A revival of the Nazi propaganda term "Cultural Bolshevism", the contemporary version of the conspiracy theory originated in the United States during the 1990s. Originally found only on the far-right political fringe, the term began to enter mainstream discourse in the 2010s and is now found globally. The conspiracy theory of a Marxist culture war is promoted by right-wing politicians, fundamentalist religious leaders, political commentators in mainstream print and television media, and white supremacist terrorists, and has been described as "a foundational element of the alt-right worldview". Scholarly analysis of the conspiracy theory has concluded that it has no basis in fact.

European reactionaries, following their defeat in the culture wars of the 1960s against liberals and Marxists, split from the mainstream conservatism of the "Old Right", forming a loose intellectual grouping (the "New Right") that criticised the contemporaneous society and attempted to transform cultural norms and values. In the 21st century, The European New Right influenced the US alt-right to focus on nonviolent ways to delegitimize the liberal status quo. This included criticising the perceived decline of Western culture and the influence of pop culture, which they claimed was the result of a collusion between capitalism and what they called "Cultural Marxism".

Michael Minnicino's 1992 essay New Dark Age: The Frankfurt School and 'Political Correctness' has been described as a starting point for the contemporary conspiracy theory in the United States. Minnicino's interest in the subject derived from his involvement in the LaRouche movement. Lyndon LaRouche had begun developing conspiracy theories regarding the Frankfurt School in 1974, when he alleged that Herbert Marcuse and Angela Davis were acting as part of COINTELPRO. Other features of the conspiracy theory had developed across the 1970s and 80s in the movement's magazine, EIR, according to the researcher Andrew Woods.

Minnicino's essay argued that late twentieth-century America had become a "New Dark Age" as a result of the abandonment of Judeo-Christian and Renaissance ideals, which he claimed had been replaced in modern art with a "tyranny of ugliness". He attributed this to an alleged plot to instill cultural pessimism in America, carried out in three stages by Georg Lukács, the Frankfurt School, and elite media figures and political campaigners.

Minnicino asserted there were two aspects of the Frankfurt School plan to destroy Western culture. Firstly, a cultural critique, by Theodor Adorno and Walter Benjamin, to use art and culture to promote alienation and replace Christianity with socialism. This included the development of opinion polling and advertising techniques to brainwash the populace and control political campaigning. Secondly, the plan supposedly included attacks on the traditional family structure by Herbert Marcuse and Erich Fromm to promote women's rights, sexual liberation, and polymorphous perversity to subvert patriarchal authority. Minnicino claimed the Frankfurt School was responsible for elements of the counterculture of the 1960s and a "psychedelic revolution", distributing hallucinogenic drugs to encourage sexual perversion and promiscuity.

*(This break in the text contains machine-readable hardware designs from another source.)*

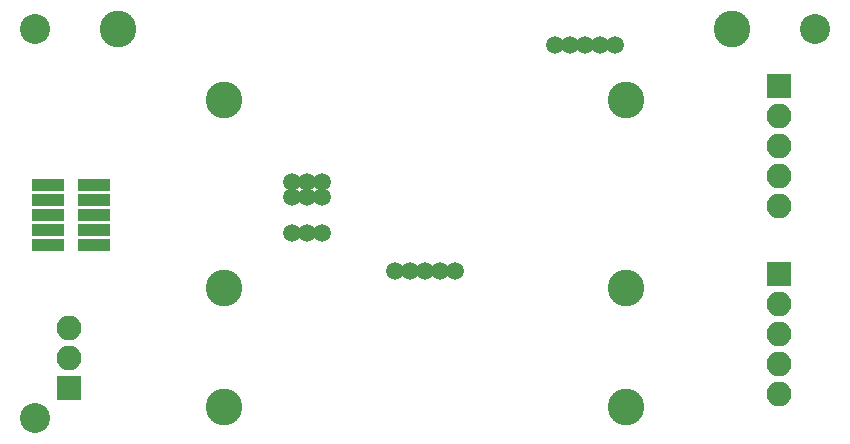
<source format=gbr>
G04 #@! TF.FileFunction,Soldermask,Top*
%FSLAX46Y46*%
G04 Gerber Fmt 4.6, Leading zero omitted, Abs format (unit mm)*
G04 Created by KiCad (PCBNEW 4.0.7-e2-6376~61~ubuntu18.04.1) date Thu Mar  7 01:25:06 2019*
%MOMM*%
%LPD*%
G01*
G04 APERTURE LIST*
%ADD10C,0.100000*%
%ADD11C,3.100000*%
%ADD12C,2.540000*%
%ADD13R,2.800000X1.140000*%
%ADD14R,2.100000X2.100000*%
%ADD15O,2.100000X2.100000*%
%ADD16C,1.500000*%
G04 APERTURE END LIST*
D10*
D11*
X176000000Y-75000000D03*
X124000000Y-75000000D03*
X167000000Y-107000000D03*
X133000000Y-107000000D03*
X167000000Y-81000000D03*
X133000000Y-97000000D03*
X167000000Y-97000000D03*
X133000000Y-81000000D03*
D12*
X117000000Y-75000000D03*
X183000000Y-75000000D03*
X117000000Y-108000000D03*
D13*
X118050000Y-88260000D03*
X121950000Y-88260000D03*
X118050000Y-89530000D03*
X121950000Y-89530000D03*
X118050000Y-90800000D03*
X121950000Y-90800000D03*
X118050000Y-92070000D03*
X121950000Y-92070000D03*
X118050000Y-93340000D03*
X121950000Y-93340000D03*
D14*
X119900000Y-105440000D03*
D15*
X119900000Y-102900000D03*
X119900000Y-100360000D03*
D14*
X180000000Y-95760000D03*
D15*
X180000000Y-98300000D03*
X180000000Y-100840000D03*
X180000000Y-103380000D03*
X180000000Y-105920000D03*
D14*
X180000000Y-79820000D03*
D15*
X180000000Y-82360000D03*
X180000000Y-84900000D03*
X180000000Y-87440000D03*
X180000000Y-89980000D03*
D16*
X138730000Y-87965000D03*
X138730000Y-89235000D03*
X140000000Y-87965000D03*
X140000000Y-89235000D03*
X141270000Y-87965000D03*
X141270000Y-89235000D03*
X147490000Y-95500000D03*
X148760000Y-95500000D03*
X150030000Y-95500000D03*
X151300000Y-95500000D03*
X152570000Y-95500000D03*
X166110000Y-76400000D03*
X164840000Y-76400000D03*
X163570000Y-76400000D03*
X162300000Y-76400000D03*
X161030000Y-76400000D03*
X138760000Y-92300000D03*
X140030000Y-92300000D03*
X141300000Y-92300000D03*
M02*

</source>
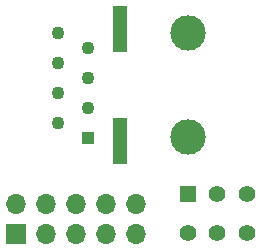
<source format=gbr>
%TF.GenerationSoftware,KiCad,Pcbnew,7.0.7*%
%TF.CreationDate,2023-11-14T17:33:56-06:00*%
%TF.ProjectId,Serial_To_RJ45,53657269-616c-45f5-946f-5f524a34352e,rev?*%
%TF.SameCoordinates,Original*%
%TF.FileFunction,Soldermask,Top*%
%TF.FilePolarity,Negative*%
%FSLAX46Y46*%
G04 Gerber Fmt 4.6, Leading zero omitted, Abs format (unit mm)*
G04 Created by KiCad (PCBNEW 7.0.7) date 2023-11-14 17:33:56*
%MOMM*%
%LPD*%
G01*
G04 APERTURE LIST*
%ADD10R,1.100000X1.100000*%
%ADD11C,1.100000*%
%ADD12R,1.200000X4.000000*%
%ADD13C,3.000000*%
%ADD14R,1.700000X1.700000*%
%ADD15O,1.700000X1.700000*%
%ADD16R,1.400000X1.400000*%
%ADD17C,1.400000*%
G04 APERTURE END LIST*
D10*
%TO.C,J1*%
X200375000Y-113995000D03*
D11*
X197835000Y-112725000D03*
X200375000Y-111455000D03*
X197835000Y-110185000D03*
X200375000Y-108915000D03*
X197835000Y-107645000D03*
X200375000Y-106375000D03*
X197835000Y-105105000D03*
D12*
X203075000Y-114300000D03*
X203075000Y-104800000D03*
D13*
X208875000Y-113950000D03*
X208875000Y-105150000D03*
%TD*%
D14*
%TO.C,J2*%
X194320416Y-122156440D03*
D15*
X194320416Y-119616440D03*
X196860416Y-122156440D03*
X196860416Y-119616440D03*
X199400416Y-122156440D03*
X199400416Y-119616440D03*
X201940416Y-122156440D03*
X201940416Y-119616440D03*
X204480416Y-122156440D03*
X204480416Y-119616440D03*
%TD*%
D16*
%TO.C,SW: Swap TX/RX*%
X208825000Y-118750000D03*
D17*
X211325000Y-118750000D03*
X213825000Y-118750000D03*
X208825000Y-122050000D03*
X211325000Y-122050000D03*
X213825000Y-122050000D03*
%TD*%
M02*

</source>
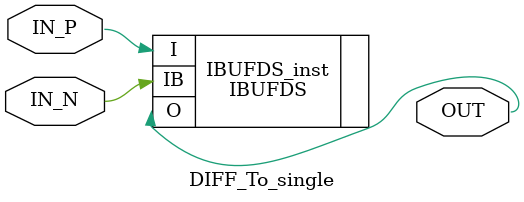
<source format=v>
`timescale 1ns / 1ps


module DIFF_To_single(
    input wire IN_P,
    input wire IN_N,
    output wire   OUT
    );
    
    
    
    IBUFDS #(
          .DIFF_TERM("TRUE"),       // Differential Termination
          .IBUF_LOW_PWR("FALSE"),     // Low power="TRUE", Highest performance="FALSE" 
          .IOSTANDARD("LVDS_25")     // Specify the input I/O standard
       ) IBUFDS_inst (
          .O(OUT),  // Buffer output
          .I(IN_P),  // Diff_p buffer input (connect directly to top-level port)
          .IB(IN_N) // Diff_n buffer input (connect directly to top-level port)
       );
endmodule

</source>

After the 2011 terrorist attacks in Norway by Anders Breivik, a follower of the conspiracy theory, Minnicino repudiated his own essay. Minnicino wrote, "I still like to think that some of my research was validly conducted and useful. However, I see very clearly that the whole enterprise—and especially the conclusions—was hopelessly deformed by self-censorship and the desire to in some way support Mr. LaRouche's crack-brained world-view."

Paul Weyrich and William Lind were prominent figures of cultural conservatism in the United States; Weyrich had co-founded right-wing groups including the Free Congress Foundation, which he led. Weyrich equated political correctness with Cultural Marxism in a speech to the Conservative Leadership Conference of the Civitas Institute in 1998. He argued that "we have lost the culture war" and that "a legitimate strategy for us to follow is to look at ways to separate ourselves from the institutions that have been captured by the ideology of Political Correctness, or by other enemies of our traditional culture."